What needs to be done:
For every line of the material below, check for the string "Amount" and return the line if it is there.

□ □ □ □

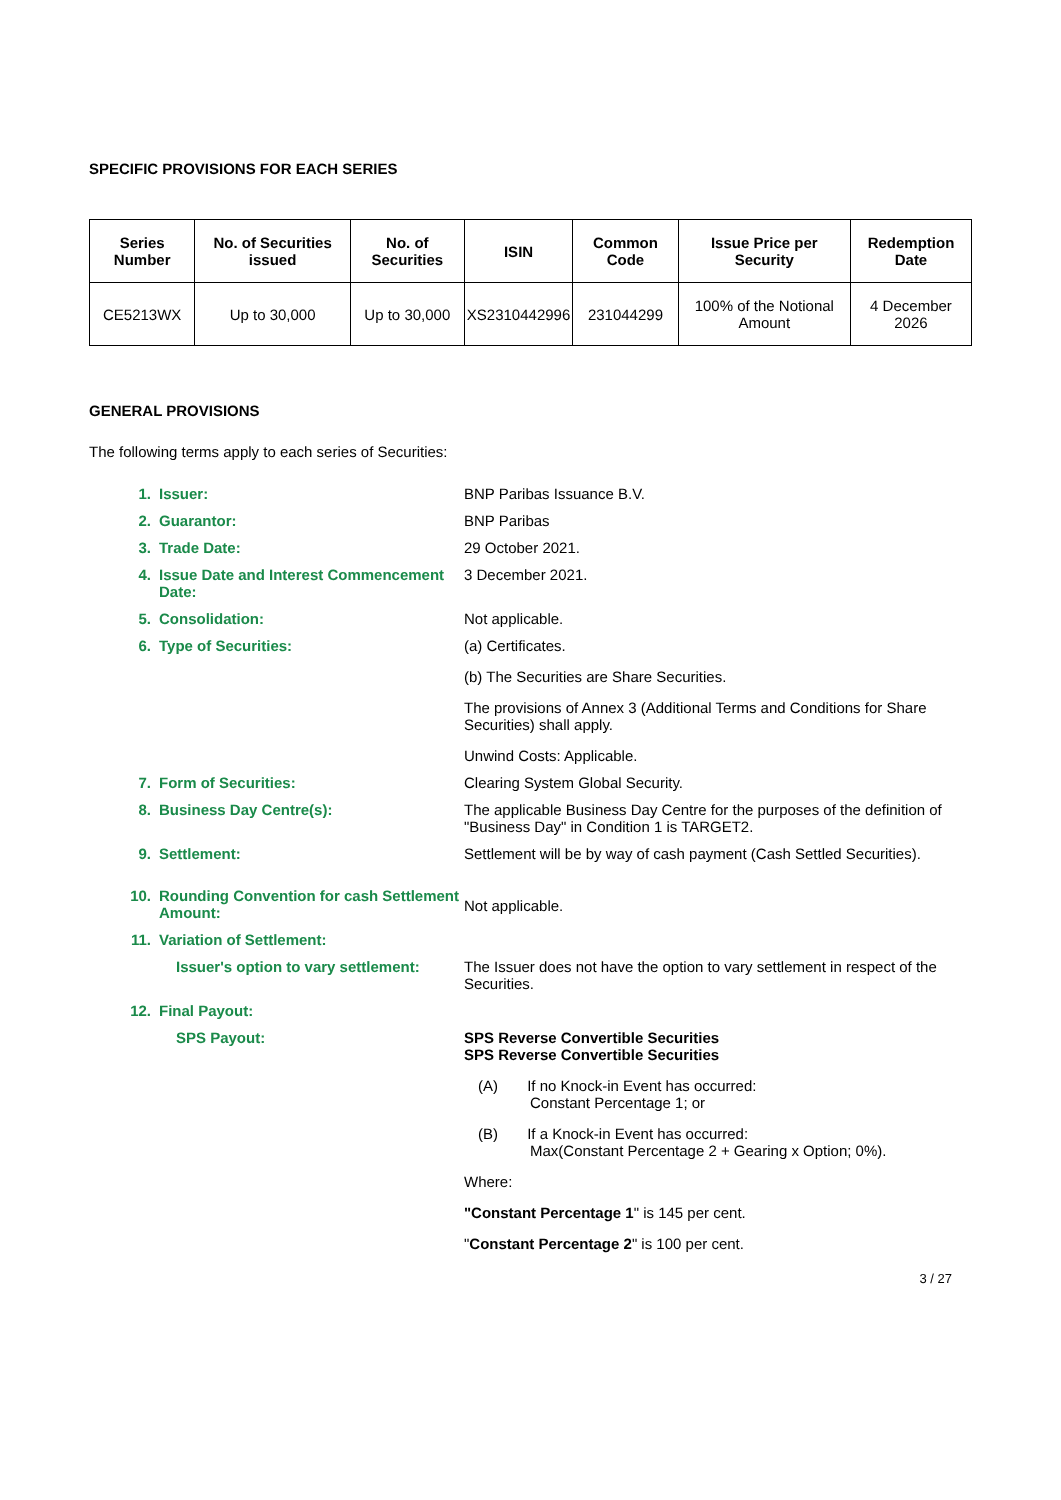SPECIFIC PROVISIONS FOR EACH SERIES
| Series Number | No. of Securities issued | No. of Securities | ISIN | Common Code | Issue Price per Security | Redemption Date |
| --- | --- | --- | --- | --- | --- | --- |
| CE5213WX | Up to 30,000 | Up to 30,000 | XS2310442996 | 231044299 | 100% of the Notional Amount | 4 December 2026 |
GENERAL PROVISIONS
The following terms apply to each series of Securities:
| 1. | Issuer: | BNP Paribas Issuance B.V. |
| 2. | Guarantor: | BNP Paribas |
| 3. | Trade Date: | 29 October 2021. |
| 4. | Issue Date and Interest Commencement Date: | 3 December 2021. |
| 5. | Consolidation: | Not applicable. |
| 6. | Type of Securities: | (a) Certificates. (b) The Securities are Share Securities. The provisions of Annex 3 (Additional Terms and Conditions for Share Securities) shall apply. Unwind Costs: Applicable. |
| 7. | Form of Securities: | Clearing System Global Security. |
| 8. | Business Day Centre(s): | The applicable Business Day Centre for the purposes of the definition of "Business Day" in Condition 1 is TARGET2. |
| 9. | Settlement: | Settlement will be by way of cash payment (Cash Settled Securities). |
| 10. | Rounding Convention for cash Settlement Amount: | Not applicable. |
| 11. | Variation of Settlement: | |
| | Issuer's option to vary settlement: | The Issuer does not have the option to vary settlement in respect of the Securities. |
| 12. | Final Payout: | |
| | SPS Payout: | SPS Reverse Convertible Securities SPS Reverse Convertible Securities (A) If no Knock-in Event has occurred: Constant Percentage 1; or (B) If a Knock-in Event has occurred: Max(Constant Percentage 2 + Gearing x Option; 0%). Where: "Constant Percentage 1 " is 145 per cent. " Constant Percentage 2 " is 100 per cent. |
3 / 27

□ □ □ □

Task answer:
| CE5213WX | Up to 30,000 | Up to 30,000 | XS2310442996 | 231044299 | 100% of the Notional Amount | 4 December 2026 |
| 10. | Rounding Convention for cash Settlement Amount: | Not applicable. |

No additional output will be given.